4. Movie 43 - Obviously, I already knew this movie was going to be terrible. I don't always trust reviews, but I didn't hear any positive remarks for this movie. Not a single one. In fact, most of the hate seemed really intense. It was pretty hard to believe. I mean, how can it be that bad with a cast like this? Is it like Valentine's Day bad? Oh...it's worse than that? Really? Yes. Really. It's disastrous. It's an odd phenomenon because it seems like the intent is to be a bad movie. The plot (?) is about a screenwriter, pitching his terrible movie idea to a studio executive. The pitch is told in visual form, so essentially the audience is forced to sit through this terrible movie idea. The irony is spelled out for us, as the executive says "Kate Winslet is not going to make a movie with a guy with balls hanging from his neck." , yet, she is in the fucking movie. I guess that's supposed to be the funny part, but instead it feels like a really bad SNL sketch. Try to think of the worst SNL sketch you've ever seen and then multiply it by infinity and then repeat it 10 times. That's this movie. I did laugh once, with the iBabe sketch ("Don't fuck it."), but that is mostly due to my hatred of Apple products. This movie will be #1 on my worst of 2013 list. I have no doubts in my mind.

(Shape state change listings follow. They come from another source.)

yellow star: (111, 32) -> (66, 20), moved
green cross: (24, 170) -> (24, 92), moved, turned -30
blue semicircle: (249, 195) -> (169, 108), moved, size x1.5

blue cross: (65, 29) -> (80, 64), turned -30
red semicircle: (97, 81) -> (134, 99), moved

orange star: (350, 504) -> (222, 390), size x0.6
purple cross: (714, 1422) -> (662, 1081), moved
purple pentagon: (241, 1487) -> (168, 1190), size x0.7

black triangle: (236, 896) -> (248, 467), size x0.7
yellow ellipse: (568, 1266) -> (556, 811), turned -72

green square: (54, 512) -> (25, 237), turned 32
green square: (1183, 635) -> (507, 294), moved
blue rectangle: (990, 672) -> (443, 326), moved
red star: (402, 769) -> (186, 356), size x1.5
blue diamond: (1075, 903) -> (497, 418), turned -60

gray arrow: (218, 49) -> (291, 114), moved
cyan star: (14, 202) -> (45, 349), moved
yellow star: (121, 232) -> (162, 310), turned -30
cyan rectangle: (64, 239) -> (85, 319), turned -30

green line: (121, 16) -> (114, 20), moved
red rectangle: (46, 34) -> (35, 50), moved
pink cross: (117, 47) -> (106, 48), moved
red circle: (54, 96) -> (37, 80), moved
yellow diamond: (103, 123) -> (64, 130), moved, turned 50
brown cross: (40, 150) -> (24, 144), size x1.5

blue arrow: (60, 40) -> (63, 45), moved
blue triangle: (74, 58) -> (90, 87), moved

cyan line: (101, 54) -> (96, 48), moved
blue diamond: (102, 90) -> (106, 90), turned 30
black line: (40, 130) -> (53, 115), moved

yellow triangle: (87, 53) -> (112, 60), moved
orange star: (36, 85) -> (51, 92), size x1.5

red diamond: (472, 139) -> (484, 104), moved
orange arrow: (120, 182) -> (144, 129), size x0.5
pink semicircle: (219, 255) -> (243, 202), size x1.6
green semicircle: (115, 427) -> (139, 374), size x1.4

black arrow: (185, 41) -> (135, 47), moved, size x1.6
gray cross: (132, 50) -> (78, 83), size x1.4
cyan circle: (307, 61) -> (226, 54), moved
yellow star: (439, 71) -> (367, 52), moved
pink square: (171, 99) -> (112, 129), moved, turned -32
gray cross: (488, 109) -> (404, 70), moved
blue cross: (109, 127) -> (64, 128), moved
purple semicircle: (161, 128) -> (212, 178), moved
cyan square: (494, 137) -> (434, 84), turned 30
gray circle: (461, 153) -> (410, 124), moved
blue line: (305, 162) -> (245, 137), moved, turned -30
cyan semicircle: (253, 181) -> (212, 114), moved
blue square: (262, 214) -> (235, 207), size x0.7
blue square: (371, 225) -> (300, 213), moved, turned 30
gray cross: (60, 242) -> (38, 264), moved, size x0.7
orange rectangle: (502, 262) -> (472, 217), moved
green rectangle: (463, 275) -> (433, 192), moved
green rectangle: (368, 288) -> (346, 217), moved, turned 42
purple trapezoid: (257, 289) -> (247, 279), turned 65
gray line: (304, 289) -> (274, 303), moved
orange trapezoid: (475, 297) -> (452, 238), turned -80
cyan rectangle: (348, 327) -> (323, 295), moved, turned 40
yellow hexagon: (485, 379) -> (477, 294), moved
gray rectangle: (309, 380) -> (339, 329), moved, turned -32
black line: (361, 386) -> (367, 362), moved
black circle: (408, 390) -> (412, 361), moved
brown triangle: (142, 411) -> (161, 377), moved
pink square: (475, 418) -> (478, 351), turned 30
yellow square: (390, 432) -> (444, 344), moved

5. Identity Thief - I just watched this movie last night. Usually I wait at least a few days before I write down my thoughts on a movie, in order to let it sink in. I don't need any more time to decide that this is a terrible movie. It's disappointing because I just saw The Heat the night before last and I really enjoyed it and Melissa McCarthy in it (a post will follow soon, but overall reaction is: surprisingly funny). She is really, truly terrible in this movie, as is Jason Bateman. They have zero comedic chemistry, which is what I blame this disaster on. The plot is interesting and relevant, but then it just turns stupid. If you're going to go into stupid plot territory, then you need the leads to really sell it and Bateman and McCarthy just don't. I did love Eric Stonestreet because every time I see him on something besides Modern Family, I remember how good of an actor he is on Modern Family.